Does anyone have a recipe for a doggy birthday cake? Izzy's 1st birthday is Wednesday and I wanted to make one for her.


----------



## Leeann (Feb 28, 2007)

Marianne, Kara (Gucci's mama) has some great recipe's. I'm sure she would love to share them with you, send her a PM.


----------



## Mraymo (Oct 30, 2007)

Great. Thanks Leeann.


----------



## isshinryu_mom (Mar 23, 2008)

Shelly (havaluv) had a wonderful birthday cake for Oliver, according to Roxie who had TWO pieces! Can't remember if it was a mix or a recipe... hopefully she'll be around soon and can tell you.


----------



## TnTWalter (May 9, 2007)

*I made one for Winston...here's the link...*

page 3 has the recipe....page 1 shows the cake.
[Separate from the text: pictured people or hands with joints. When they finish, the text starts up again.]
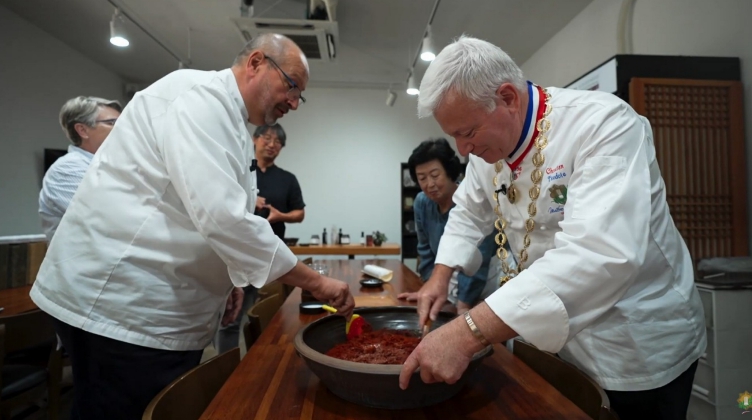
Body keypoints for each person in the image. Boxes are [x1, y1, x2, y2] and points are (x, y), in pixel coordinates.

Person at [30, 33, 354, 420]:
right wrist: (317, 282)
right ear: (256, 63)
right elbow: (224, 218)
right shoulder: (198, 98)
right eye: (292, 86)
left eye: (301, 95)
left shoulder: (233, 123)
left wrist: (228, 280)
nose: (295, 102)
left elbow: (209, 212)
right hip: (121, 304)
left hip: (156, 307)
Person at [398, 36, 705, 420]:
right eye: (455, 135)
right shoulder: (487, 151)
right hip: (557, 339)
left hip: (634, 339)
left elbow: (597, 255)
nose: (462, 149)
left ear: (507, 98)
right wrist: (439, 277)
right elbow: (467, 212)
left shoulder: (603, 124)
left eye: (468, 132)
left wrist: (468, 331)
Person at [215, 122, 306, 354]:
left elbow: (299, 213)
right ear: (254, 139)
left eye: (278, 142)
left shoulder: (287, 179)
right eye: (267, 138)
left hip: (273, 257)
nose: (272, 144)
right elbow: (220, 202)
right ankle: (229, 366)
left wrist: (280, 216)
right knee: (232, 318)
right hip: (239, 255)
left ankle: (268, 359)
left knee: (274, 316)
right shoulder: (241, 173)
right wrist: (248, 197)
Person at [397, 138, 505, 313]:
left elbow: (479, 259)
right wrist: (430, 288)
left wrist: (464, 303)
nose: (429, 184)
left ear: (449, 171)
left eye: (435, 175)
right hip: (446, 280)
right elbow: (425, 252)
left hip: (484, 280)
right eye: (422, 178)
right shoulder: (422, 203)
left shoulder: (474, 201)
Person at [39, 96, 122, 242]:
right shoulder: (67, 169)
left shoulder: (116, 165)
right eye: (112, 122)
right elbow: (112, 220)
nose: (123, 128)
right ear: (83, 130)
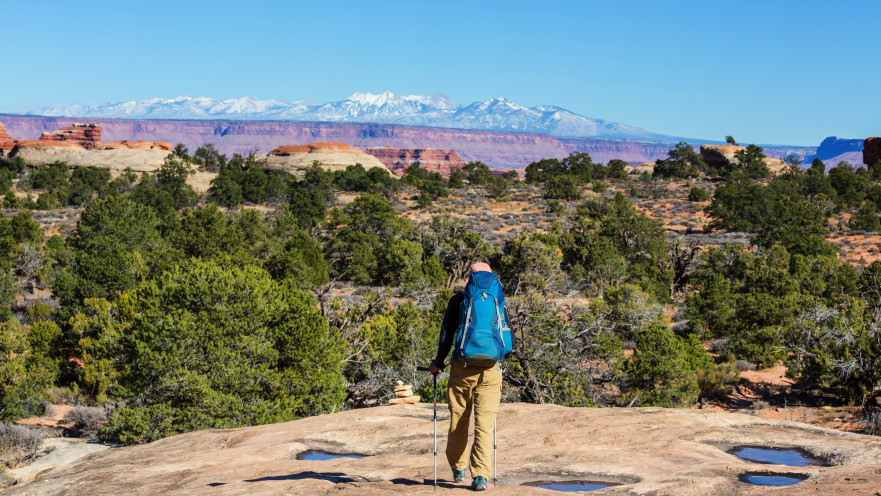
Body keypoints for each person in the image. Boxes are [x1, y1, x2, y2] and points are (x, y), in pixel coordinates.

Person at [428, 262, 514, 492]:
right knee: (485, 425)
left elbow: (446, 334)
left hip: (462, 368)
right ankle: (481, 477)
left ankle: (458, 468)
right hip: (491, 370)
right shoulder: (498, 298)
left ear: (469, 278)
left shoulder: (459, 300)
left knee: (459, 418)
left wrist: (438, 363)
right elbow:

http://havaneseforum.com/showthread.php?t=4060&highlight=winston+birthday

my kids enjoyed it too! eace:


----------



## hartman studio (Feb 14, 2008)

Cocotini's first birthday is next Friday- they are almost the same age. I have a couple of recipes that I need to find as I was going to make a cake for her too. I'll try to find them this weekend and post for you. I know one uses low fat cream cheese frosting.


----------



## havaluv (Oct 15, 2007)

I got Oliver's birthday cake mix from tailwaggin.com. It was easy and the dogs loved it. We used cream cheese for icing.


----------



## Mraymo (Oct 30, 2007)

Jocelyn - My son's birthday is on Friday, he'll be 11 years old.


Trish - I'll check out the thread. I did a search on birthday cakes but didn't find anything. Thanks.


----------